Question:“Is there such a thing as emotional adultery? e.g. a woman is in a loveless marriage but is drawn to another man. not necessarily physically. Does that still qualify as adultery?”
Yes there absolutely is. Any time you seek a closeness to someone other than your spouse you are dabbling with emotional adultery. The Bible teaches that marriage is the closest earthly relationship, in which man and woman become one flesh and share everything with each other, their bodies, their life, their thoughts, and their secrets. Anytime you do something with the intent of becoming closer to another person instead of your spouse who is part of your “one flesh” relationship, you are sinning. Intimacy is built by sharing thoughts, feelings, experiences, and moments together, especially when these are not shared with anyone else. When somebody has sex with a person other than his/her spouse, we understand that it is sin, because he/she is taking something special (sexuality) and sharing it with someone other than who it belongs to (the spouse) . When someone shares another special thing (emotional closeness and a special type of intimate friendship) with someone other than a spouse that is also sin, it is adultery on an emotional level.
You can think about it this way, often when men seek a romance they are focused on physical attraction. Women, on the other hand, are often more concerned about emotional attraction. (Although both sexes are certainly emotionally attracted to each other.) Its simply the way that we are attracted to someone; usually men are first fond of a woman’s body and appearance, while women are are inclined to like a mans character and attitude. And while it’s normal to recognize someones physical or emotional beauty, the question is whether it makes you want or desire to have an intimate relationship with that person. And if you are inclined to desire spending time with them, being intimately close, and opening your heart for then while you are married to someone else, this is a sinful desire. It is actually a type of lust, or illicit desire, in which you lust for emotional intimacy with someone that you shouldn’t be intimate with.
Once we are talking about lust, we are talking about sin. Jesus said in Mat 5:28 that “everyone who looks at a woman with lustful intent has already committed adultery with her in his heart.” The Greek word for lust is epithymeō, meaning to have a forbidden desire or longing. In the Matthew passage it does not mention what the man admires about her, whether body or soul or her mind, but it focuses on what purpose he looks at her with, to lust or desire. So if there is a desire to be closer or more open with someone than your husband, according to Jesus, its already a sinful desire.
If the situation you bring up is real, I am sorry, but it can still be fixed. I cannot imagine how hard it it but you must first stop these thoughts and repent of them. First, break off all communication from your person of interest, get rid of any emails, text messages, phone numbers and etc. Stop sharing anything special with them. If its someone at work that you still see daily, don’t open your heart or reveal your secrets, struggles, and desires; but remain professional. You also need to ask Jesus in prayer to give you a heart for your husband, and start acting like you do love him every day. Many older and wiser men, women, pastors, teachers, professors, all confirm the same thing: if you don’t think you love your spouse, start acting like you do, and it will grow. Try to figure out why your feelings went away, is there something about him that bothers you?

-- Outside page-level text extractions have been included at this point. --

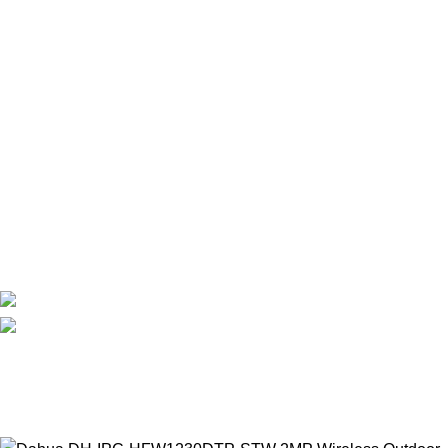
IMOU WIRELESS CAMERAS
EZVIZ WIRELESS CAMERAS
DAHUA WIRELESS CAMERAS
Useful Links
About Us
Contact Us
Delivery
Blog
Avalible On:
Social links:
WirelessCamera.pk
2025
A Project of Fast Solution
Technologies
.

Lovingly ask him to accommodate you. Is there too much selfishness in your life? Are your expectations influenced so much by the media that you want a perfect man that does not exist? If you can find out the reason, you can see that its likely selfish and you need to repent of it and ask God to help you love your husband.
Paul said in Titus 2:4 that older women should “train the young women to love their husbands and children.” I would recommend seeking out an older woman who you know has a good loving relationship with her husband and ask her to counsel you.